## Start Extract to read

Cablegram to Canberra, Jakarta, Washington and New York

Lisbon, 23 May 1977

O.LB1474 SECRET AUSTEO

Portuguese Policy on Timor

For Parkinson from Cooper; Jakarta for Woolcott; Washington for Renouf; New York UN for Harry

Some time ago I reported (O.LB12951 ) that the Portuguese MFA accepted the need for a fundamental reappraisal of their Timor policy and to this end they proposed to develop some policy guidelines which, if the Government accepted them, would provide a framework within which some residual practical problems left over in Timor could be tackled.

  1. Prompted by para 9 of Woolcott’s O.JA12920,2 I have made a further check with the MFA and, as expected, it seems that Portuguese thinking has not progressed very far. Still less has any thought been given as to how the Timor issue might be handled at the next General Assembly. Unlike Australia, Portugal does not regard itself as being under any pressure to resolve the Timor question. Nor do the Portuguese share our need for the restoration of good relations with Jakarta. Having taken the Indonesians to the United Nations, Portugal cannot afford (as Woolcott correctly points out) to pursue a Timor policy which is less critical of Indonesia than some of the African States which are still important to it. Thus, as I see it, Portugal will not take the lead, either in the UN context or elsewhere, in recognizing or condoning Indonesian action in Timor, but would respect any UN ‘consensus’ to that effect. There is therefore no point in our seeking to persuade the Portuguese to recognise integration unless and until we are prepared to grasp this nettle ourselves. Portugal will only take this step when other countries and especially those with interests in the region have already acted. So long as Indonesia stands formally condemned by the UN for its use of force in Timor the Portuguese will not themselves seek to change that position. On the other hand I agree with Woolcott that the Portuguese would prefer to see the issue die away and will not therefore play a leading role in the UN one way or the other.

## End Extract to read

Stated task A:
Transcribe the entire cablegram on Portuguese policy on Timor, reproducing it word for word.
The cablegram and the listing that follows it are unrelated to each other.

## Start Task input

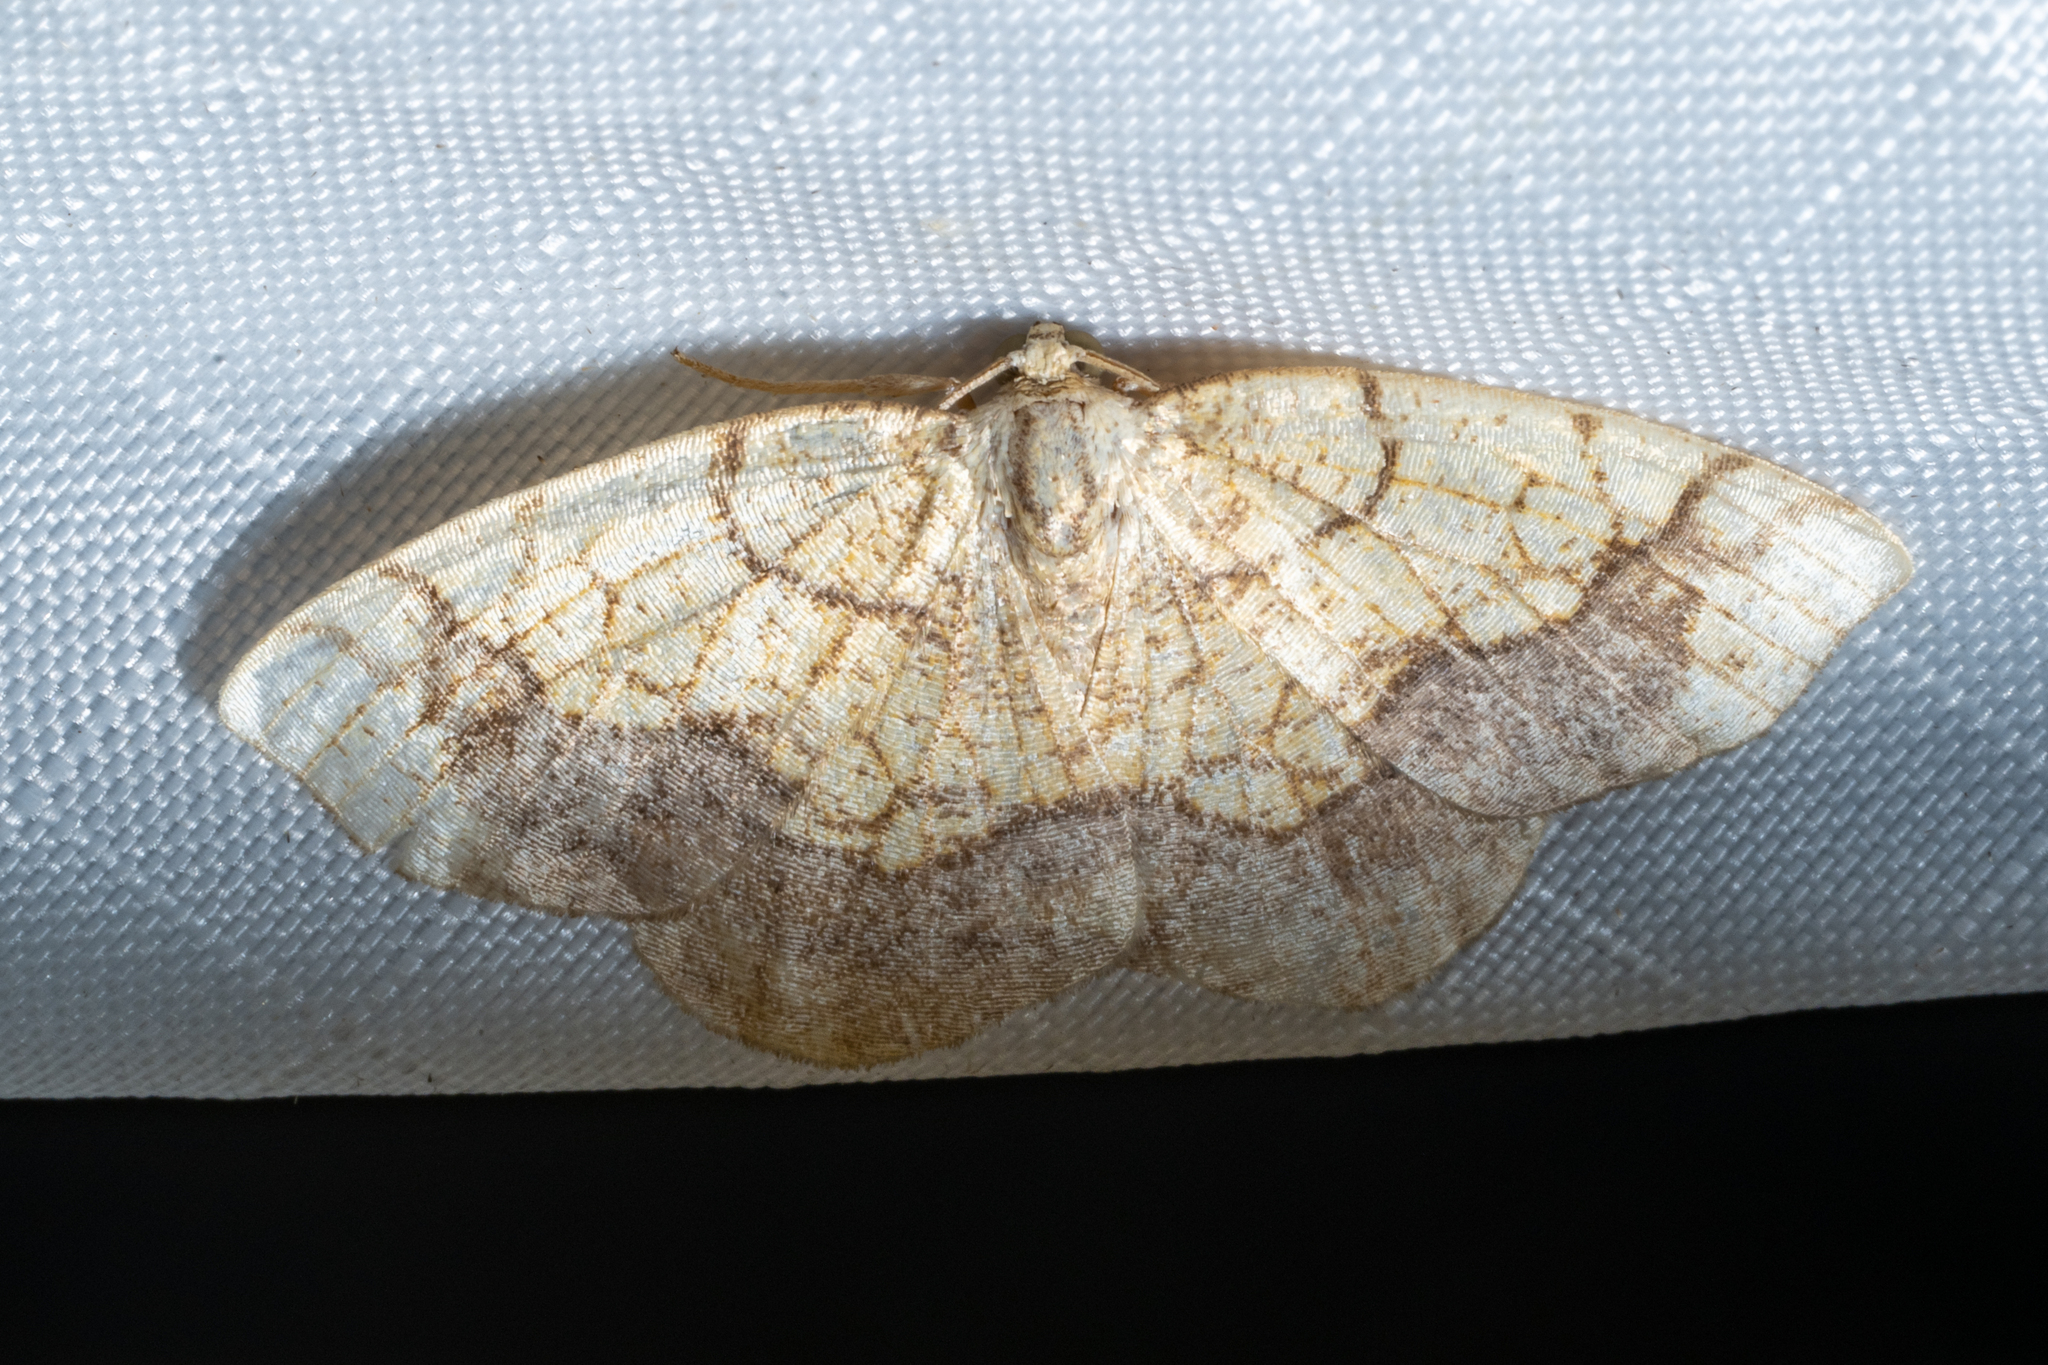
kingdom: Animalia
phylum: Arthropoda
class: Insecta
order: Lepidoptera
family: Geometridae
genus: Nematocampa
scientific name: Nematocampa resistaria
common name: Horned spanworm moth
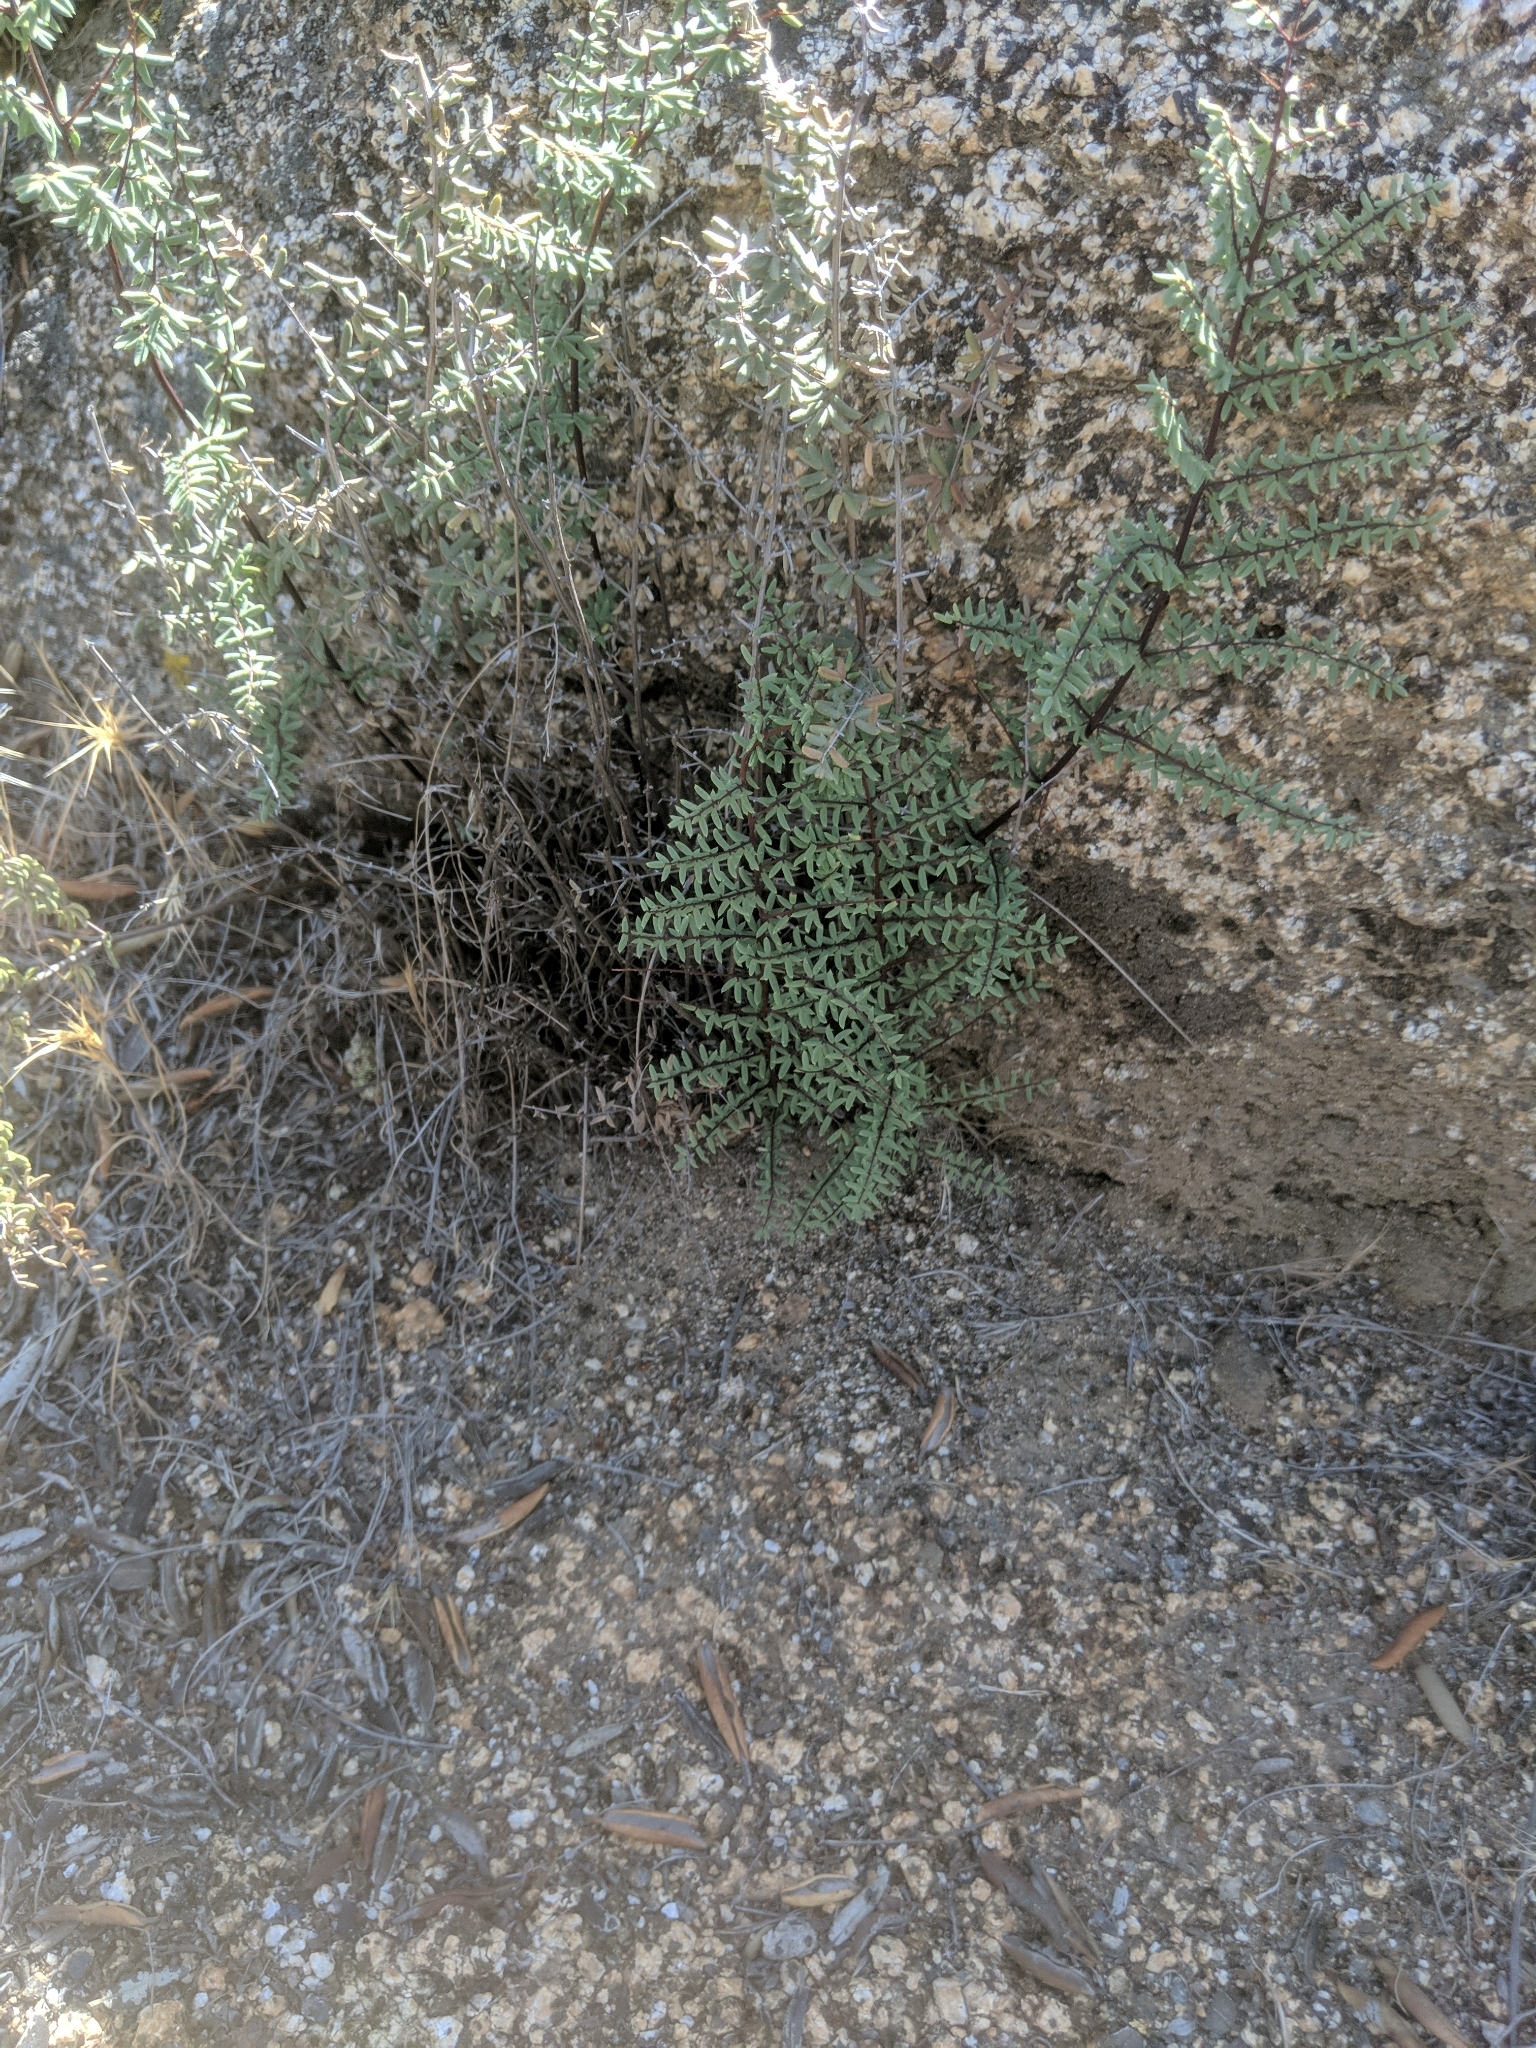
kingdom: Plantae
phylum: Tracheophyta
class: Polypodiopsida
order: Polypodiales
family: Pteridaceae
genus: Pellaea
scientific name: Pellaea mucronata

## End Task input

Stated task B:
Format the lines of the listing as a JSON array of strings, one string per line with blank lines omitted, starting at the line containing "family: Geometridae" and continuing through the final line of the listing, both ends included. Exclude the pictures from the array.

Expected output A:
Cablegram to Canberra, Jakarta, Washington and New York

Lisbon, 23 May 1977

O.LB1474 SECRET AUSTEO

Portuguese Policy on Timor

For Parkinson from Cooper; Jakarta for Woolcott; Washington for Renouf; New York UN for Harry

Some time ago I reported (O.LB12951 ) that the Portuguese MFA accepted the need for a fundamental reappraisal of their Timor policy and to this end they proposed to develop some policy guidelines which, if the Government accepted them, would provide a framework within which some residual practical problems left over in Timor could be tackled.

  1. Prompted by para 9 of Woolcott’s O.JA12920,2 I have made a further check with the MFA and, as expected, it seems that Portuguese thinking has not progressed very far. Still less has any thought been given as to how the Timor issue might be handled at the next General Assembly. Unlike Australia, Portugal does not regard itself as being under any pressure to resolve the Timor question. Nor do the Portuguese share our need for the restoration of good relations with Jakarta. Having taken the Indonesians to the United Nations, Portugal cannot afford (as Woolcott correctly points out) to pursue a Timor policy which is less critical of Indonesia than some of the African States which are still important to it. Thus, as I see it, Portugal will not take the lead, either in the UN context or elsewhere, in recognizing or condoning Indonesian action in Timor, but would respect any UN ‘consensus’ to that effect. There is therefore no point in our seeking to persuade the Portuguese to recognise integration unless and until we are prepared to grasp this nettle ourselves. Portugal will only take this step when other countries and especially those with interests in the region have already acted. So long as Indonesia stands formally condemned by the UN for its use of force in Timor the Portuguese will not themselves seek to change that position. On the other hand I agree with Woolcott that the Portuguese would prefer to see the issue die away and will not therefore play a leading role in the UN one way or the other.

Expected output B:
[
  "family: Geometridae",
  "genus: Nematocampa",
  "scientific name: Nematocampa resistaria",
  "common name: Horned spanworm moth",
  "kingdom: Plantae",
  "phylum: Tracheophyta",
  "class: Polypodiopsida",
  "order: Polypodiales",
  "family: Pteridaceae",
  "genus: Pellaea",
  "scientific name: Pellaea mucronata"
]